Draft guidelines to help improve practice when the state acts to safeguard a baby at birth have been published by Nuffield Family Justice Observatory (Nuffield FJO) and are being tested for feasibility in sites across England and Wales.
Read the full guidelines here
Read the full report here
When the state intervenes to safeguard a baby at or close to birth, it is traumatic for birth parents and painful for professionals. When the safeguarding action results in parent and baby separation, this can be a life-changing course of action with many inherent and unresolved ethical and practice dilemmas. There is a need for more national guidance for professionals working in children’s social care, health services and the courts to ensure best practice.
In response, Nuffield FJO has published a draft set of best practice guidelines, developed through a collaborative research study involving professionals and parents in eight local authorities and seven corresponding NHS trusts in England and Wales. Part of Nuffield FJO’s Born into Care series, the work has been led by the Centre for Child & Family Justice Research at Lancaster University and the Rees Centre at Oxford University.
The research study aimed to identify key challenges and good practice examples from different stages of parents’ journeys (pre-birth, maternity settings and the return home).
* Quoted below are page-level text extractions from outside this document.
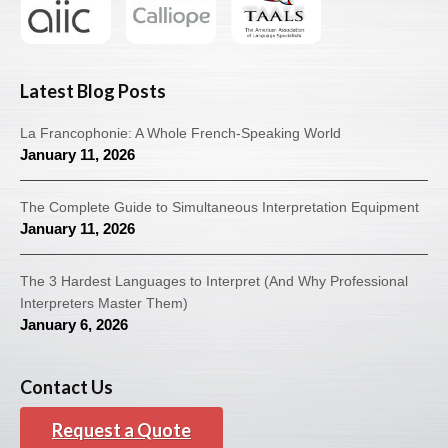
Latest Blog Posts
La Francophonie: A Whole French-Speaking World
January 11, 2026
The Complete Guide to Simultaneous Interpretation Equipment
January 11, 2026
The 3 Hardest Languages to Interpret (And Why Professional
Interpreters Master Them)
January 6, 2026
Contact Us
Request a Quote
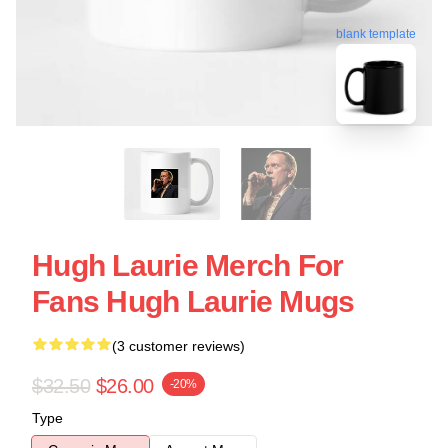
blank template
Hugh Laurie Merch For
Fans Hugh Laurie Mugs
(3 customer reviews)
$32.50
$26.00
-20%
Type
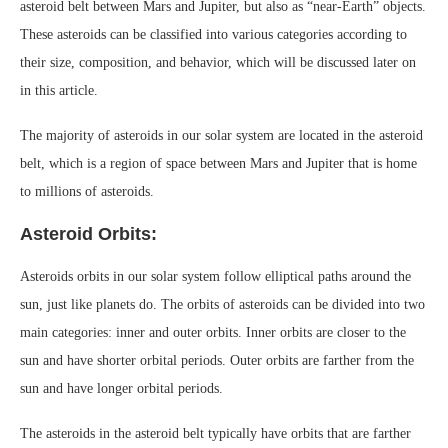
asteroid belt between Mars and Jupiter, but also as “near-Earth” objects.
These asteroids can be classified into various categories according to
their size, composition, and behavior, which will be discussed later on
in this article.
The majority of asteroids in our solar system are located in the asteroid
belt, which is a region of space between Mars and Jupiter that is home
to millions of asteroids.
Asteroid Orbits:
Asteroids orbits in our solar system follow elliptical paths around the
sun, just like planets do. The orbits of asteroids can be divided into two
main categories: inner and outer orbits. Inner orbits are closer to the
sun and have shorter orbital periods. Outer orbits are farther from the
sun and have longer orbital periods.
The asteroids in the asteroid belt typically have orbits that are farther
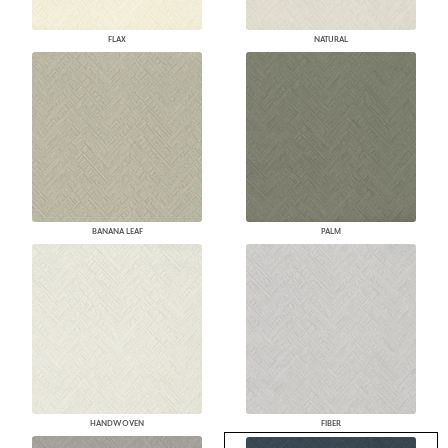
FLAX
NATURAL
BANANA LEAF
PALM
HANDWOVEN
FIBER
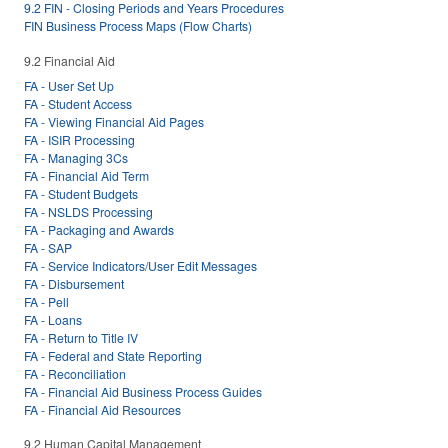
9.2 FIN - Closing Periods and Years Procedures
FIN Business Process Maps (Flow Charts)
9.2 Financial Aid
FA - User Set Up
FA - Student Access
FA - Viewing Financial Aid Pages
FA - ISIR Processing
FA - Managing 3Cs
FA - Financial Aid Term
FA - Student Budgets
FA - NSLDS Processing
FA - Packaging and Awards
FA - SAP
FA - Service Indicators/User Edit Messages
FA - Disbursement
FA - Pell
FA - Loans
FA - Return to Title IV
FA - Federal and State Reporting
FA - Reconciliation
FA - Financial Aid Business Process Guides
FA - Financial Aid Resources
9.2 Human Capital Management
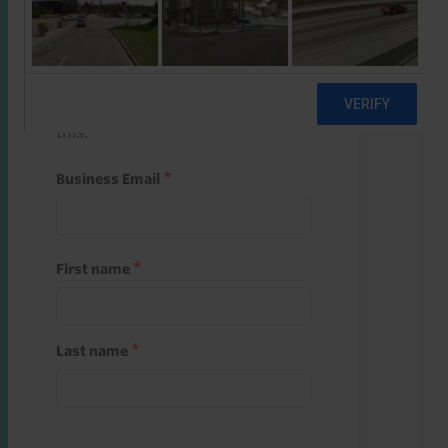
Start a free trial
Register and use one of your 10
free starter credits to unlock
this.
Business Email
First name
Last name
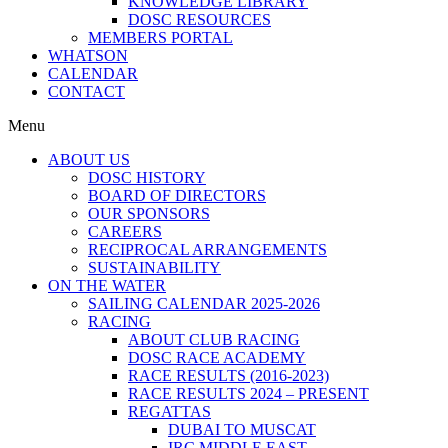
KNOWLEDGE LIBRARY
DOSC RESOURCES
MEMBERS PORTAL
WHATSON
CALENDAR
CONTACT
Menu
ABOUT US
DOSC HISTORY
BOARD OF DIRECTORS
OUR SPONSORS
CAREERS
RECIPROCAL ARRANGEMENTS
SUSTAINABILITY
ON THE WATER
SAILING CALENDAR 2025-2026
RACING
ABOUT CLUB RACING
DOSC RACE ACADEMY
RACE RESULTS (2016-2023)
RACE RESULTS 2024 – PRESENT
REGATTAS
DUBAI TO MUSCAT
IRC MIDDLE EAST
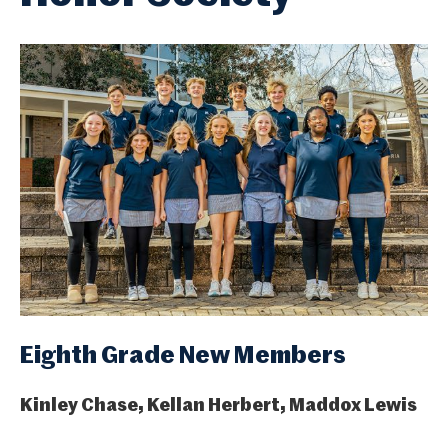
Eighth Grade New Members
Kinley Chase, Kellan Herbert, Maddox Lewis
It explored compulsory state intervention at birth from the perspectives of parents and professionals, and included focus groups and interviews with parents who had been separated from their babies at birth, midwives, social workers, Cafcass workers, foster carers and heads of local authority legal services. The research identified consensus among frontline practitioners and parents about what constitutes best practice when local authorities issue care proceedings at birth – but also uncovered numerous challenges, ranging from discontinuities, delays and resource constraints to risk adverse practice, shortfalls in a family-inclusive practice, insufficient professional specialism and poor inter-agency collaboration.
The draft guidelines are based on these data, and aim to deliver better and more consistent practice. They include a series of aspirational statements for each stage of the parents’ journey and provide examples of how these statements can be translated into best practice.